● EXERCISE GOAL: Show every line in the entries below where the word "allow" appears.

:: TASK MATERIAL ::

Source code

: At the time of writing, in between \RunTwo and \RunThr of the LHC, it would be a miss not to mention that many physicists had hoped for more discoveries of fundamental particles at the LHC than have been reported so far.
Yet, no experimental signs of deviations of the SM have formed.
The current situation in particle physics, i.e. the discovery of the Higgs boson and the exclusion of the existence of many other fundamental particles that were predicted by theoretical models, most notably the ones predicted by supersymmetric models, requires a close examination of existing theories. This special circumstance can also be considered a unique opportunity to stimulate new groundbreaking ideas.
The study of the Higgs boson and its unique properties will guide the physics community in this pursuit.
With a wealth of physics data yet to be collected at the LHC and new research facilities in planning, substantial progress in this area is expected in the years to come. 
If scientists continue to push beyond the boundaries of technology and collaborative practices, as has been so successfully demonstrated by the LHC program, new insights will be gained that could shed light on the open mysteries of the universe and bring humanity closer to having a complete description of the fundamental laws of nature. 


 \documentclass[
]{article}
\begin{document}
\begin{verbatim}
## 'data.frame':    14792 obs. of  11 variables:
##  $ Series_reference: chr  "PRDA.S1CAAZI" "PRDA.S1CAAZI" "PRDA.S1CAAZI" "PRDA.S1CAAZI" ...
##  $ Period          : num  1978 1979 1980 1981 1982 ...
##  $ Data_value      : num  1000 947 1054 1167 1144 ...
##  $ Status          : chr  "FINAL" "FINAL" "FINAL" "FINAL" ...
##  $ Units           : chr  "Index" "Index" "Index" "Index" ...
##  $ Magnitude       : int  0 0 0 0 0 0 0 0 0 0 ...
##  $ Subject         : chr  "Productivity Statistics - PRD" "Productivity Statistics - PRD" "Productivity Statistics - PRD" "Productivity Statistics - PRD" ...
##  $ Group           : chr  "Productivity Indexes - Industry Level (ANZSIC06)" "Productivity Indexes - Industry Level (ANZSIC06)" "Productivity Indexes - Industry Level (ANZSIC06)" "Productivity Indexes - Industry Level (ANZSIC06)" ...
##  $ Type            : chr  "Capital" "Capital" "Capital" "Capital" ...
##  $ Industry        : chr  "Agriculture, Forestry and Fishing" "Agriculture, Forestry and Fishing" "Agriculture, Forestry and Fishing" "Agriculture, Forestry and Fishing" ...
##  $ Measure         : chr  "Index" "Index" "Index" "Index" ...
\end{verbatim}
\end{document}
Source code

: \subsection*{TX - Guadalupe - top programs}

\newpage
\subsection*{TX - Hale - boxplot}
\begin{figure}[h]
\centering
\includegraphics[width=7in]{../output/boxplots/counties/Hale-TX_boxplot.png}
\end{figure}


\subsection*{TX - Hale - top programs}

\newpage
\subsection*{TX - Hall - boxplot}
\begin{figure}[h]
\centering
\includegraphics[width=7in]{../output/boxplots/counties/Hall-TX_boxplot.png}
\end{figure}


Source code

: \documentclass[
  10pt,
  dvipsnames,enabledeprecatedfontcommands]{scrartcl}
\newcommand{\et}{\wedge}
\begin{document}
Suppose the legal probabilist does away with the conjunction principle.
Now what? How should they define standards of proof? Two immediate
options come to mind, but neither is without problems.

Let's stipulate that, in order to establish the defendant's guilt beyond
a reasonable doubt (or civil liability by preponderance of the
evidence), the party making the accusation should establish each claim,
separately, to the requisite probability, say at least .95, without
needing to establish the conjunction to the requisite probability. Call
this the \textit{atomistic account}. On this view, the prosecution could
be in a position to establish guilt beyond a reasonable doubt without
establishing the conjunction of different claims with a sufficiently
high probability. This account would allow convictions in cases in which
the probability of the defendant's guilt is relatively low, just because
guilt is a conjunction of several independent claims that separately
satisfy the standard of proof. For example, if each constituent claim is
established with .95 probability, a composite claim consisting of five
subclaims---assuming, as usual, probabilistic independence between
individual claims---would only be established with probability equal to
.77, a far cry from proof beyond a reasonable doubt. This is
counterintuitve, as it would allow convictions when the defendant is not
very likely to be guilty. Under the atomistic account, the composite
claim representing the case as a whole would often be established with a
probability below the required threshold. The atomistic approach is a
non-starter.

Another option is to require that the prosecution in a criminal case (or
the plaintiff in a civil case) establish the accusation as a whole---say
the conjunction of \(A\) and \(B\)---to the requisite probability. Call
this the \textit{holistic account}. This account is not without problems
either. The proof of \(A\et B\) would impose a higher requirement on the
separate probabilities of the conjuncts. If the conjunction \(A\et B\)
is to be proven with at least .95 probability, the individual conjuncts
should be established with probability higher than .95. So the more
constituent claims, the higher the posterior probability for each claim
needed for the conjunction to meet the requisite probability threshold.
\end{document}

:::
:: TASK MATERIAL ::

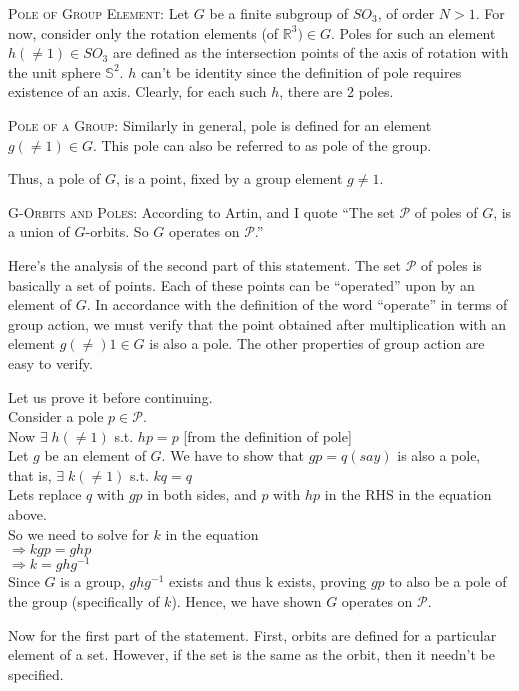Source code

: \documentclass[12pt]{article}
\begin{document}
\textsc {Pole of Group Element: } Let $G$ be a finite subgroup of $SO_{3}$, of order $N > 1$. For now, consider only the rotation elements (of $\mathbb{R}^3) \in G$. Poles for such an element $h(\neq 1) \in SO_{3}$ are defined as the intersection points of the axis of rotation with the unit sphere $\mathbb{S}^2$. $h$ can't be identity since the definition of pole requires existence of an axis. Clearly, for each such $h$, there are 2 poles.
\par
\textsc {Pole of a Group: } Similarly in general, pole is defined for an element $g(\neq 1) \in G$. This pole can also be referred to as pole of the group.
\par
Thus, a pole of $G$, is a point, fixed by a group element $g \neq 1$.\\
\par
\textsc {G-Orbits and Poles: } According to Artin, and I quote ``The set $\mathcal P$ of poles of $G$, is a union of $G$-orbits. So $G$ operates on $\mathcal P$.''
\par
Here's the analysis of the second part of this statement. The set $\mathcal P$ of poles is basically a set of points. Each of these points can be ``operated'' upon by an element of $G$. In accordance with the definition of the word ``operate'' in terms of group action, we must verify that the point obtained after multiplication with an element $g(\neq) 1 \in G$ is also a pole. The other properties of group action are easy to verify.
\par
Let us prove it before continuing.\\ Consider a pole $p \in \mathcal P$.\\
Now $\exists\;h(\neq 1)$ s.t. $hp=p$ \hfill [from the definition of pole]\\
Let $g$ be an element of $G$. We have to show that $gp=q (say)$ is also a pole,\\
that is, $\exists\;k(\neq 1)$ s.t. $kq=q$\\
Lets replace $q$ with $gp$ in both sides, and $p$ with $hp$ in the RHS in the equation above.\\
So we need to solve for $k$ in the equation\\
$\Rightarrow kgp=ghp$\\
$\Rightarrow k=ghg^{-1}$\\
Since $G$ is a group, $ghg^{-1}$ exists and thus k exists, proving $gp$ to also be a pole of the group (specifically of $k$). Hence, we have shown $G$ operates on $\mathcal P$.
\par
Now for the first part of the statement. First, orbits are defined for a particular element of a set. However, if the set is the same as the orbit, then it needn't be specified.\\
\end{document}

:::

● RESULT:
high probability. This account would allow convictions in cases in which
counterintuitve, as it would allow convictions when the defendant is not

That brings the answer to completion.